Directions
1. In the PGP Polls recap, why did the writer think the Hooters vs. Twin Peaks matchup was bizarre?
2. Pick up the PGP Polls recap after its last sentence and write the next part.

Excerpt: Begin

But before you do anything, follow PGP Polls on Twitter for the most up-to-date information.
Hooters vs. Twin Peaks
Hooters or Twin Peaks?
— PGP Polls (@PGPPolls) November 17, 2015
Now, call me crazy, but I had no idea what Twin Peaks even was when this question was pitched. I thought it was really bizarre to put an early 90s drama against a restaurant that features tasty wings and girls with sizable whammas. With that being said, it shouldn’t come as much of a surprise that Hooters won considering the nationwide acclaim and dollar Miller Lites on Sundays at the closest location to me in Michigan.
Saturday Brunch vs. Sunday Brunch
Saturday Brunch or Sunday Brunch?
— PGP Polls (@PGPPolls) November 17, 2015
Peculiar, to say the least. Like, don’t get me wrong, I’m all for a Sunday brunch. I’m not going to knock people for favoring that. But what ever happened to starting the weekend off hot with a messy Saturday brunch that leads directly into drinking all day? Is nothing sacred anymore? I know I’m in a self-imposed brunch timeout, but that doesn’t mean I don’t want others to thrive during my absence.
Mimosa vs. Bloody Mary
Mimosa or Bloody Mary?
— PGP Polls (@PGPPolls) November 17, 2015
Mimosas are my jam. There’s no getting around that. But I always had a sneaky suspicion that people favored the traditional Bloody Mary over the indigestion-inducing combination of champagne and orange juice. I’m not upset about the general public preferring a champagne campaign over that of a tomato and vodka-heavy morning cocktail, but I’m just a little surprised it was this lopsided.

Excerpt: End
Entries provided: Begin

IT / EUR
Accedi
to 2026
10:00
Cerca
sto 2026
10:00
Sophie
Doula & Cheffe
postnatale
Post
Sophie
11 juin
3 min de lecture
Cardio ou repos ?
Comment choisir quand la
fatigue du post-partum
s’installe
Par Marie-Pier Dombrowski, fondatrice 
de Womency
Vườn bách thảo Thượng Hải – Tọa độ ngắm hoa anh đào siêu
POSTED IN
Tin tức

Entries provided: End
Entries provided: Begin

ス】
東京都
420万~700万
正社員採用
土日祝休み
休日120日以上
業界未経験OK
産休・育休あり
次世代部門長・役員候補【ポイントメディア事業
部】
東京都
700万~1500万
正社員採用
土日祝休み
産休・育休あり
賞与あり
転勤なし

Entries provided: End

Outputs in order
1. The writer had no idea what Twin Peaks was when the question was pitched and assumed it was the early 90s drama. Pitting a TV show against a restaurant known for tasty wings seemed strange.

2.
Chili’s vs. Cheesecake Factory
Chili's or Cheesecake Factory?
— PGP Polls (@PGPPolls) November 17, 2015
As Dave said, “The only reason people would prefer Cheesecake Factory over Chili’s is because they want to spend an extra few dollars on their meal in an attempt to feel classier.”
No truer words have ever been spoken, because everyone knows Chili’s kills it whether you’re at a bricks and mortar location or just chilling out for a few in an airport while your flight’s delayed. Everyone needs to get off their high horse and admit what they really know: Chili’s is better.
Red Bull vs. Coffee
When you get that 2 o'clock feeling:
— PGP Polls (@PGPPolls) November 18, 2015
One of my favorite parts of my day in the office is when 2 o’clock rolls around and I hear Dillon say, “You trying to ride the Bull?”
Everyone needs the mid-afternoon pick-me-up. Everyone. And I’m not saying there’s a right or wrong answer here either, because I’ve dabbled in both. But when it’s 100-plus degrees outside in the middle of a Texas summer and I’m struggling, the last thing I want is a piping hot cup of java. Sure, I don’t love the nutritional facts surrounding Red Bull, but if ice coffee isn’t an option, then I’m really left with no other choice.
Sometimes you just gotta ride the Bull.
Raging vs. Sleeping
Tonight I am…
— PGP Polls (@PGPPolls) November 20, 2015
I’m not mad, I’m just disappointed. I thought we were all in this together. What happened to the “Weekend Warrior” mindset? What happened to Monday hangovers? What happened to… raging?
Okay, okay. I can’t talk too big of a game. Last night I fell asleep at 9 p.m. watching Trojan War on Netflix so I could wake up to do a little laundry before grocery shopping today. What have I become? .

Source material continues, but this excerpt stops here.